Istana Inggris telah melakukan hal keliru dengan membuang kesempatan untuk memperbaiki reputasi mereka yang secara historis teramat sangat rasis
JERNIH—Semua orang yang memirsa wawancara Oprah Winfrey dengan Meghan Markle, Duchess of Sussex, dan Pangeran Harry tahu wawancara itu akan membawa hal buruk dan merusak. Namun tak ada yang saat itu menyangka betapa akan sedemikian buruk dan merusak.
Demikian Foreign Policy menilai wawancara dua jam yang ditayangkan pada Minggu (7/3) lalu itu. Meghan mengisahkan, saat ia mengandung putranya, Archie, ada percakapan istana dan kekhawatiran tentang seberapa gelap warna kulitnya. Dia juga menyatakan, begitu dia dan Harry mundur selangkah dari tugas kerajaan pada 2019, mereka diberi tahu tidak akan menerima detail keamanan — bahkan ketika Meghan menulis surat kepada keluarga kerajaan yang memohon perlindungan untuk putranya dan Harry.
Sepanjang sesi, Harry menekankan kekecewaan atas kurangnya dukungan yang ditawarkan kepada istrinya oleh keluarga sendiri, bahkan ketika istrinya dihujani rasisme dan perpecahan dari pers.
Mungkin yang paling mengecewakan dari semuanya, Meghan sempat mencoba bunuh diri, karena dia pikir itu akan “menyelesaikan segalanya untuk semua orang.” Ketika dia pergi ke tim sumber daya manusia istana, dia diberitahu, “Tidak ada yang bisa kami lakukan untuk membantu Anda karena Anda bukan anggota yang dibayar dari institusi.”

▸ **INFORMASI YANG DIBERIKAN**
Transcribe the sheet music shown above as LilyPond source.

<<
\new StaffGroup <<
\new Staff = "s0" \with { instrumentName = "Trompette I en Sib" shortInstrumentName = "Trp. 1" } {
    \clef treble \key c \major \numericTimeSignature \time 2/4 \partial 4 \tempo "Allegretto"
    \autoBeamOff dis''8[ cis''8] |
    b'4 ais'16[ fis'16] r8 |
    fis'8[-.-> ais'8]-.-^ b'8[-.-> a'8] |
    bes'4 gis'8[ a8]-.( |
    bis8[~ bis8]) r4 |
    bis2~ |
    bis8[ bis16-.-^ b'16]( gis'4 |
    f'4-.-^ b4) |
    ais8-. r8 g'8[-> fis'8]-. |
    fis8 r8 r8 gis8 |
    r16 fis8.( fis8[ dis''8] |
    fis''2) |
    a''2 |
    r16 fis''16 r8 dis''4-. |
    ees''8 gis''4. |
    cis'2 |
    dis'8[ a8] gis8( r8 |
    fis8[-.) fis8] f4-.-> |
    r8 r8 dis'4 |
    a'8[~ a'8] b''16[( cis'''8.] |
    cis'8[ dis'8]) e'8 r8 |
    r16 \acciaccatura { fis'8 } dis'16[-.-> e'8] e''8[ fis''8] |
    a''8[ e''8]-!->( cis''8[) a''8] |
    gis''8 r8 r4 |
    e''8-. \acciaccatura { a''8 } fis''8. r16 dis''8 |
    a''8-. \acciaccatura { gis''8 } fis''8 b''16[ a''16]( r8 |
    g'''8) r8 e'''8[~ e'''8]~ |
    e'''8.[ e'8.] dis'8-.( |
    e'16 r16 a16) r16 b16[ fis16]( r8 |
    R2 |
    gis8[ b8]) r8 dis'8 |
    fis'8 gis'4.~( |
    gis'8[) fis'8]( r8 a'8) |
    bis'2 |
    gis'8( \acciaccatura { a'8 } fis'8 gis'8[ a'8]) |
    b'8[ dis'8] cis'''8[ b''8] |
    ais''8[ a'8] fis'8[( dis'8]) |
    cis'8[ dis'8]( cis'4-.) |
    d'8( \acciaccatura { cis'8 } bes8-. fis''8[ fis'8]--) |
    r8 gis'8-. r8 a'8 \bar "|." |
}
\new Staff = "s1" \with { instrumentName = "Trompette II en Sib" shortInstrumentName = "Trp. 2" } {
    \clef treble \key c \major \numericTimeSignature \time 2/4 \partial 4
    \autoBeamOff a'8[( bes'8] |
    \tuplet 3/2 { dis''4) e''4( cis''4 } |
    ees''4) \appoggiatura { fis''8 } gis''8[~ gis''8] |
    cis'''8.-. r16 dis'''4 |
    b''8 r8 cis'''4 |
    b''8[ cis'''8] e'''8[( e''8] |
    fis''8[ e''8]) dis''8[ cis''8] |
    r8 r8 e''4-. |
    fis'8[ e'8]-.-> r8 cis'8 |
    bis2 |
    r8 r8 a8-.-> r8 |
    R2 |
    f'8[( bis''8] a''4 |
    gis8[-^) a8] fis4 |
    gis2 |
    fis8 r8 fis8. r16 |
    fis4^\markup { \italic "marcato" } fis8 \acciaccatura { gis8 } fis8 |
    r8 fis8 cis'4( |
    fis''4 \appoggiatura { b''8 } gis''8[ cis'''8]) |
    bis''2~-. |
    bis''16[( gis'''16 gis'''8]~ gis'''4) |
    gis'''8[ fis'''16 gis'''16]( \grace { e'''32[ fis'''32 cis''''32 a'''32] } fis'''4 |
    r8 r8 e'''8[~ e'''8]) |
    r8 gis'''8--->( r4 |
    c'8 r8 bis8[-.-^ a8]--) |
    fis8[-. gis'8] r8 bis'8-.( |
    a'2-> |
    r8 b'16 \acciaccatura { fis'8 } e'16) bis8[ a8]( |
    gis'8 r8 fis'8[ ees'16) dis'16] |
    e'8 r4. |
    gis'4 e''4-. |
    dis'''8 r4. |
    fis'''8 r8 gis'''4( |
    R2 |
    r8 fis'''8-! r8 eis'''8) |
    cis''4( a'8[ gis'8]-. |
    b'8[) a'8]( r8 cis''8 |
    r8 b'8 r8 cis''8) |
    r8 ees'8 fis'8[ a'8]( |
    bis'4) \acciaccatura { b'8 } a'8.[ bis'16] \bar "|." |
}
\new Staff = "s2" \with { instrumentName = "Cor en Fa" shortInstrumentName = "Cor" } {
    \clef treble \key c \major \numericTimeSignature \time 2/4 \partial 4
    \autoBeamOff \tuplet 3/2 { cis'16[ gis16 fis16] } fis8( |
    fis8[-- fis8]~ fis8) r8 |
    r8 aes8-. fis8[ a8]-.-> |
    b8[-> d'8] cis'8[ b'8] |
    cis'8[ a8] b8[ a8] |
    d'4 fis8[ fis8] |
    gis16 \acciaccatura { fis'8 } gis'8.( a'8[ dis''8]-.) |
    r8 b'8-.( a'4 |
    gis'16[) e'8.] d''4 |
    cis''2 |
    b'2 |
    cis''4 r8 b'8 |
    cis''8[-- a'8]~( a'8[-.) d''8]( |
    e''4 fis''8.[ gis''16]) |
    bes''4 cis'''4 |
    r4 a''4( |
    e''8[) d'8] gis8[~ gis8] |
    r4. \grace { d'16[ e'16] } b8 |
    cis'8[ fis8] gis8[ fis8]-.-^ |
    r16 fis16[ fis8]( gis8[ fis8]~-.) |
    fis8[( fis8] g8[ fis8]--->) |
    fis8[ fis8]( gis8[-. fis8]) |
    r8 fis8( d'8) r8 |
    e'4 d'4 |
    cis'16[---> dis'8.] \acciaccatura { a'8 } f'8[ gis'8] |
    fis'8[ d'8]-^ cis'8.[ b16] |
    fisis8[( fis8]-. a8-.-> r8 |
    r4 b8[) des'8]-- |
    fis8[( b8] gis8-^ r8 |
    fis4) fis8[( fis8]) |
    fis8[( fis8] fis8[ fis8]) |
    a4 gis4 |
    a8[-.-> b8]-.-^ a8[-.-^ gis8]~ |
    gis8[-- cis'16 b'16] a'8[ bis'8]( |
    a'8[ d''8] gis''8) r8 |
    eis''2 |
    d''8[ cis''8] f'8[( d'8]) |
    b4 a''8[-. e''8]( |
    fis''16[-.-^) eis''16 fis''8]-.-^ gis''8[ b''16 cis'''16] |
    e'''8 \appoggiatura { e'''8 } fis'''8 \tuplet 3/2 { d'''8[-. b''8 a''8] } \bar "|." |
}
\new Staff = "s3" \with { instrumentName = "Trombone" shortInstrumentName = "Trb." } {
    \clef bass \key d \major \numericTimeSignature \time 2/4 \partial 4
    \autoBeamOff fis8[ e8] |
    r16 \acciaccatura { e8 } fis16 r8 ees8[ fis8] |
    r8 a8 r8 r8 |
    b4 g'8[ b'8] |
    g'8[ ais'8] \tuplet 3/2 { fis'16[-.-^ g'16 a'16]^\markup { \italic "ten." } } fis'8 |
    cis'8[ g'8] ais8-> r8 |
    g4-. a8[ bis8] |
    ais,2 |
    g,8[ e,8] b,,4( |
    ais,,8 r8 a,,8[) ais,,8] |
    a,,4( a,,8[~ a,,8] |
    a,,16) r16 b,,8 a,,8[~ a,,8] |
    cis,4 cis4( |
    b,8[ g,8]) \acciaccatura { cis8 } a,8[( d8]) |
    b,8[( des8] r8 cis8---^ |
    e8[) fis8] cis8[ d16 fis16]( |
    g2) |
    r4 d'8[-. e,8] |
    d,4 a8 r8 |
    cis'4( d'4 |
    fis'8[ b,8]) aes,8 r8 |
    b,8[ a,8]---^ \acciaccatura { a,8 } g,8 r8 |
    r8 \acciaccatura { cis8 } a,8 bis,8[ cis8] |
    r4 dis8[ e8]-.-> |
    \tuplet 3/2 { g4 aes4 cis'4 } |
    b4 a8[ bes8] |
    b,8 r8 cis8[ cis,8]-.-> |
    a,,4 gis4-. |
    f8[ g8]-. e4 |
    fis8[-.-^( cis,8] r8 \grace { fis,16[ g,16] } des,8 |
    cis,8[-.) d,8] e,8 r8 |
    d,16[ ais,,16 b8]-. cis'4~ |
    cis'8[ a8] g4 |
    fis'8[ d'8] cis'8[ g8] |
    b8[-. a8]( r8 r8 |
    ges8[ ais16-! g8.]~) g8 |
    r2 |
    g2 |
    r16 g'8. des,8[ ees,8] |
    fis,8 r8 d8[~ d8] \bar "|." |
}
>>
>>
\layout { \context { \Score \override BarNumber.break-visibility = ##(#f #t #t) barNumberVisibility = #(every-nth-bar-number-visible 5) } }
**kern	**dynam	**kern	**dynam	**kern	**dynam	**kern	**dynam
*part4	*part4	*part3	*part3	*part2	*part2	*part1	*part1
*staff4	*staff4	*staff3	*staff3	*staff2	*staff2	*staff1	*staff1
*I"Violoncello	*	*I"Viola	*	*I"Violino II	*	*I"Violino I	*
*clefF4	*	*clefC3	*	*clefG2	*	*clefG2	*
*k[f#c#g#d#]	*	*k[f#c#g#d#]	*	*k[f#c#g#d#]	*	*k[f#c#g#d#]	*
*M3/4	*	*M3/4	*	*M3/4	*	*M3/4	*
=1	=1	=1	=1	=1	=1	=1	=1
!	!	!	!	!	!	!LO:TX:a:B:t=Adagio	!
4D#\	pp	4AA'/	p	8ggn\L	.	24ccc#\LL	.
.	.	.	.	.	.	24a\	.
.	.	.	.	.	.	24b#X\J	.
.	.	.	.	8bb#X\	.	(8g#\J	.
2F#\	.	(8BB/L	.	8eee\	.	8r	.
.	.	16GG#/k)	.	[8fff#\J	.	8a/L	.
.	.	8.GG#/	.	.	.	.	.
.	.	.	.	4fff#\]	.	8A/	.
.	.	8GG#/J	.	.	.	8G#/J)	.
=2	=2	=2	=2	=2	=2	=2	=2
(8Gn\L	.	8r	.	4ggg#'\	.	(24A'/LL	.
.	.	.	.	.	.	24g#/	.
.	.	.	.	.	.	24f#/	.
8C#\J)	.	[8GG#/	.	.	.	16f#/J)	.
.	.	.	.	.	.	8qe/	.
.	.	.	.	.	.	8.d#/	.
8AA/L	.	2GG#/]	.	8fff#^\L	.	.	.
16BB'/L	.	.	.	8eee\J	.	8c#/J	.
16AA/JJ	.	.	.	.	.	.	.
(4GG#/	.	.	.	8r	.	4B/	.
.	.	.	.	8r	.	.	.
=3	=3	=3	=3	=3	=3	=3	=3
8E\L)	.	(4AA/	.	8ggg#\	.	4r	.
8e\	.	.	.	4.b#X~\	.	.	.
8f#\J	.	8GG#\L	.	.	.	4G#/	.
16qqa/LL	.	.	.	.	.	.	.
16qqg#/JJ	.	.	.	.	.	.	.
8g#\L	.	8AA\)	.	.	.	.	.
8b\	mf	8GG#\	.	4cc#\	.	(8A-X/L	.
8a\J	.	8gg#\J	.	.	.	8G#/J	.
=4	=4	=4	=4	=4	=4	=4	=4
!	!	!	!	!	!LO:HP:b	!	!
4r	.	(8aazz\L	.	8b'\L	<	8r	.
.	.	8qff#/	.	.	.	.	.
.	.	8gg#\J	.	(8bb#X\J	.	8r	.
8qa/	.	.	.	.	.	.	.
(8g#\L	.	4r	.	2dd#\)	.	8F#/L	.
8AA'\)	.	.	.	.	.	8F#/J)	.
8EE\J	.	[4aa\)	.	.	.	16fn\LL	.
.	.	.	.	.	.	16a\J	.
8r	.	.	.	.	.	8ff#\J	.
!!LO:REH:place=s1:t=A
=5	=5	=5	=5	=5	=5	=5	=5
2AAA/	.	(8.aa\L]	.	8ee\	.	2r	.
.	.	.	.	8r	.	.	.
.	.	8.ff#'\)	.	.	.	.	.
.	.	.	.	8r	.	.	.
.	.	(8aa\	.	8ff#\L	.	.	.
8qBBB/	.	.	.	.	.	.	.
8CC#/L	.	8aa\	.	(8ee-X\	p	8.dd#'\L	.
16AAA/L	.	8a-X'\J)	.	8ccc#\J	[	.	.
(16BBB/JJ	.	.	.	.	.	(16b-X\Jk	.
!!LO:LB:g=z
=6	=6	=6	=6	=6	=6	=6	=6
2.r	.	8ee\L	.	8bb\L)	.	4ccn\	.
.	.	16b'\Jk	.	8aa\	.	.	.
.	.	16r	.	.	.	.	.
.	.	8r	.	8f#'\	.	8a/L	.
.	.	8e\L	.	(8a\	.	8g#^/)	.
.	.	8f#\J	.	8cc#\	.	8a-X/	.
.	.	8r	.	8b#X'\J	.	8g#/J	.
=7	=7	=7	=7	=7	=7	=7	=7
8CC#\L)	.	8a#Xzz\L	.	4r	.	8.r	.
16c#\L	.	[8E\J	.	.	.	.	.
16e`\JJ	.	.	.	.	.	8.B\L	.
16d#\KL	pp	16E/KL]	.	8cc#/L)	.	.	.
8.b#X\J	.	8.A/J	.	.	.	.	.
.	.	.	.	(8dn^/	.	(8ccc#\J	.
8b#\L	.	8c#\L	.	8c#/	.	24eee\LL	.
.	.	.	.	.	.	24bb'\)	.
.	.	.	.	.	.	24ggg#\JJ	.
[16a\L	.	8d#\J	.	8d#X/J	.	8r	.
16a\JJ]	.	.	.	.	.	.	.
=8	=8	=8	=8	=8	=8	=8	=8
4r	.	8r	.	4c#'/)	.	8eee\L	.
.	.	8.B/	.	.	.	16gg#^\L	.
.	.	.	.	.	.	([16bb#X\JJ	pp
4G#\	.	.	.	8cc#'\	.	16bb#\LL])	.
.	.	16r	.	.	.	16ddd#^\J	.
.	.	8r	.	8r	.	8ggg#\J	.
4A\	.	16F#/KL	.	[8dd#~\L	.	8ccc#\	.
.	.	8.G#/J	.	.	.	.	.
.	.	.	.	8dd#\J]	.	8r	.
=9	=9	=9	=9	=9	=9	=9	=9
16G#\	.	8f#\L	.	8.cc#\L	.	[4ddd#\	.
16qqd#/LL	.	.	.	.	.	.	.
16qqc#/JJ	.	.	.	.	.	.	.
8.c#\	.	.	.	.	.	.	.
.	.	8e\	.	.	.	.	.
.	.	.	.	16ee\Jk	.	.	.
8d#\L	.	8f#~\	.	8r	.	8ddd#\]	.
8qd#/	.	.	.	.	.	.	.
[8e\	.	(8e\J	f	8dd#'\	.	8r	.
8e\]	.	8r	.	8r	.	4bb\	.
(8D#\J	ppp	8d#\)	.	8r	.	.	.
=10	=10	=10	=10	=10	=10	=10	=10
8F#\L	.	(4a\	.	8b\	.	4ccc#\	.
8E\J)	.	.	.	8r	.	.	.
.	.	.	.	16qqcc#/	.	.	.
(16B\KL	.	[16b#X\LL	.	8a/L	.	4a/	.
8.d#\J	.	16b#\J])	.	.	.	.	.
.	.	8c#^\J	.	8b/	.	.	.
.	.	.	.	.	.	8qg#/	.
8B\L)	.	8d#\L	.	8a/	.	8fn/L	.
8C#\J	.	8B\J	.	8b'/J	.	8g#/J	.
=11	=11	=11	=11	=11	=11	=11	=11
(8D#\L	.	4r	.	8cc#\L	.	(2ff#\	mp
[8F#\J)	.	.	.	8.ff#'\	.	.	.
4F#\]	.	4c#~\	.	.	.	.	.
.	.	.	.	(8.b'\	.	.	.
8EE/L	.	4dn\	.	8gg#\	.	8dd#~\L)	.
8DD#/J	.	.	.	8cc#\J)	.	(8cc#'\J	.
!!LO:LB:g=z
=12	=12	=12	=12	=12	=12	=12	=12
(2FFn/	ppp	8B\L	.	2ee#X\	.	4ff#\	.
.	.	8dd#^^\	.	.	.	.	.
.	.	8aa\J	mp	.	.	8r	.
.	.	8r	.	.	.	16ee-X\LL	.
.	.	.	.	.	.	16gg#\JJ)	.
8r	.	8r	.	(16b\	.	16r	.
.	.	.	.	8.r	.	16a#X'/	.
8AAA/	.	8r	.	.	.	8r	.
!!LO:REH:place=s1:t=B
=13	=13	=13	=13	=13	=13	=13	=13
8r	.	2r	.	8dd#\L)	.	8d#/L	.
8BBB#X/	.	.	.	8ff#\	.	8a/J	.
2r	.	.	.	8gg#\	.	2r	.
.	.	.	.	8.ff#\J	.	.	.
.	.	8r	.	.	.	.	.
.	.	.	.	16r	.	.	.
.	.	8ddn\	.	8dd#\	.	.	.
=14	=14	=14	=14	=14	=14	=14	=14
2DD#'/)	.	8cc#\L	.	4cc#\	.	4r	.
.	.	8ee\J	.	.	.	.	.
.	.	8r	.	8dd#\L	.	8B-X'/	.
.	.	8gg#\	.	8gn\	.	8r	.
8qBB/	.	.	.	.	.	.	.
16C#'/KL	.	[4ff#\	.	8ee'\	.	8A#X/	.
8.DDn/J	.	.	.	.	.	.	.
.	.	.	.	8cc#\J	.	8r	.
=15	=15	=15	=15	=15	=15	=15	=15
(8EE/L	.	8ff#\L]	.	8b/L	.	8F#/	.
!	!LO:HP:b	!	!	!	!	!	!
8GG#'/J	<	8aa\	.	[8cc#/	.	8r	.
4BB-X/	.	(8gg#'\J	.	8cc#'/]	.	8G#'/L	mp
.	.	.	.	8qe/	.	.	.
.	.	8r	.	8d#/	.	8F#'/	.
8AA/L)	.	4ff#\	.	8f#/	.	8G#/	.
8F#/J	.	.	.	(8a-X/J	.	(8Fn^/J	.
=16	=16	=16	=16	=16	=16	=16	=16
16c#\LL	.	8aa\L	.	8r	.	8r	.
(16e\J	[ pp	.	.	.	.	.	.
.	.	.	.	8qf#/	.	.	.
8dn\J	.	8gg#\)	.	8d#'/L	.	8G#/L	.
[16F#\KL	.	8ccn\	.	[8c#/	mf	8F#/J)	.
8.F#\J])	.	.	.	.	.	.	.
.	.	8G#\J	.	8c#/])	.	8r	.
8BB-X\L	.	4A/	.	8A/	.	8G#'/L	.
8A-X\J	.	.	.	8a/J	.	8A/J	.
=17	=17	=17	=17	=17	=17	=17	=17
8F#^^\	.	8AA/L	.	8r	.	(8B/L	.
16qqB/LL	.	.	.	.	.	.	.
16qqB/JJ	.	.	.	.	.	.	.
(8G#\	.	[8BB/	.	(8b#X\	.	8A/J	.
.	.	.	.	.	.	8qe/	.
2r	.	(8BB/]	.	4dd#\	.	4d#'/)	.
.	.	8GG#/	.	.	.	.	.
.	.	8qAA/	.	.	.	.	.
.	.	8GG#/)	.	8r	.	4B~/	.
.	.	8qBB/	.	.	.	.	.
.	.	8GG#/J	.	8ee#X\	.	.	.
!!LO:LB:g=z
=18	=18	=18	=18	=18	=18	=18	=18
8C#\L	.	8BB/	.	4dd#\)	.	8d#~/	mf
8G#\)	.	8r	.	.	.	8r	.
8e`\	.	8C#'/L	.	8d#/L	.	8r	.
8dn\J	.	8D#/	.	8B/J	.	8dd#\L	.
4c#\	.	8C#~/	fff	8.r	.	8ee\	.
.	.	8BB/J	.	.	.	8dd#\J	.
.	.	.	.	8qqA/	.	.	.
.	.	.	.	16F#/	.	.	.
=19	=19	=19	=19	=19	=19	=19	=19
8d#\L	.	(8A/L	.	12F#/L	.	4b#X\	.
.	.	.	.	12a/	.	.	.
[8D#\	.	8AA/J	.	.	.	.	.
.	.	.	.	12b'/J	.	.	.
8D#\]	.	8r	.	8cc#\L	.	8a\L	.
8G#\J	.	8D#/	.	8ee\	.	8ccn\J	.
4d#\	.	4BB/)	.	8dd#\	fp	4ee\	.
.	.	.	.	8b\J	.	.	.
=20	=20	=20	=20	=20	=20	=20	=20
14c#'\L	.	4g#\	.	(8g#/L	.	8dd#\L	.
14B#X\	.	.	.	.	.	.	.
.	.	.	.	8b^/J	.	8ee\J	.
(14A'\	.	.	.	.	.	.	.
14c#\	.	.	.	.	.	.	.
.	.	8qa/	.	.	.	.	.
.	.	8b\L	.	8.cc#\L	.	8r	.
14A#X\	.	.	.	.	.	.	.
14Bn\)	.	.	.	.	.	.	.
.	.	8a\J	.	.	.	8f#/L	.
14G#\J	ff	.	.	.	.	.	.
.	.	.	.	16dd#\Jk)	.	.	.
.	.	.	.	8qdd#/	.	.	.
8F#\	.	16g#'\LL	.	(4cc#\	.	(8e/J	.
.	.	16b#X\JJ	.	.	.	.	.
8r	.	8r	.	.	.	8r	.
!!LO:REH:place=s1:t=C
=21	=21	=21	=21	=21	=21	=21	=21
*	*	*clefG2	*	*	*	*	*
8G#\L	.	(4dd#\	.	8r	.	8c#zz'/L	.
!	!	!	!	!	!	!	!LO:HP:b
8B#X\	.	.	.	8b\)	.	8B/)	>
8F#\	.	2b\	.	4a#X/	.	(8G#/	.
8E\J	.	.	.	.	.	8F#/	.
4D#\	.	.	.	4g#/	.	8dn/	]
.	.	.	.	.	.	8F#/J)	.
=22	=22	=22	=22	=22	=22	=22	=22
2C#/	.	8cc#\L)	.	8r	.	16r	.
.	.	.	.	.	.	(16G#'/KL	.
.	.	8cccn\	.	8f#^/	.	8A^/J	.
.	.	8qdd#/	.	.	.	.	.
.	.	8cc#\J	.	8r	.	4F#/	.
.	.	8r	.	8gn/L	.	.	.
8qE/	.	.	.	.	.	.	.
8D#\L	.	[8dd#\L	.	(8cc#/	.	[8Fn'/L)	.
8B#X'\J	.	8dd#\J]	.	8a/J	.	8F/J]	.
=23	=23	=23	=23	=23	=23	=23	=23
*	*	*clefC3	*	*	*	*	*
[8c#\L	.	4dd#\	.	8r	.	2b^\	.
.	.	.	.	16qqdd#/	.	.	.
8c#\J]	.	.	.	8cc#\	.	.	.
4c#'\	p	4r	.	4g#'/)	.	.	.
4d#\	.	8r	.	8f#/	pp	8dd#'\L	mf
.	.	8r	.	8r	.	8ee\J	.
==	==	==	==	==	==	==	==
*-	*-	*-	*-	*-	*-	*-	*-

▸ **TANTANGAN A**
Tentukan apakah setiap pernyataan berikut sesuai dengan teks bacaan, lalu jawab ya atau tidak disertai kutipan persis dari teks yang menjadi penentunya: (i) Wawancara itu ditayangkan pada hari Minggu. (ii) Meghan dan Harry mundur selangkah dari tugas kerajaan pada 2021. (iii) Tim sumber daya manusia istana menawarkan bantuan kepada Meghan.
▸ **TANTANGAN B**
Tuliskan kembali tanpa perubahan bagian teks bacaan yang dimulai pada kata-kata "Demikian Foreign Policy" dan berhenti setelah kata-kata "perpecahan dari pers.".
Jawablah semata-mata berdasarkan teks bacaan.

▸ **JAWABAN TERTULIS A**
(i) Ya: "wawancara dua jam yang ditayangkan pada Minggu (7/3) lalu itu"
(ii) Tidak: "begitu dia dan Harry mundur selangkah dari tugas kerajaan pada 2019"
(iii) Tidak: "Tidak ada yang bisa kami lakukan untuk membantu Anda karena Anda bukan anggota yang dibayar dari institusi."

▸ **JAWABAN TERTULIS B**
Demikian Foreign Policy menilai wawancara dua jam yang ditayangkan pada Minggu (7/3) lalu itu. Meghan mengisahkan, saat ia mengandung putranya, Archie, ada percakapan istana dan kekhawatiran tentang seberapa gelap warna kulitnya. Dia juga menyatakan, begitu dia dan Harry mundur selangkah dari tugas kerajaan pada 2019, mereka diberi tahu tidak akan menerima detail keamanan — bahkan ketika Meghan menulis surat kepada keluarga kerajaan yang memohon perlindungan untuk putranya dan Harry.
Sepanjang sesi, Harry menekankan kekecewaan atas kurangnya dukungan yang ditawarkan kepada istrinya oleh keluarga sendiri, bahkan ketika istrinya dihujani rasisme dan perpecahan dari pers.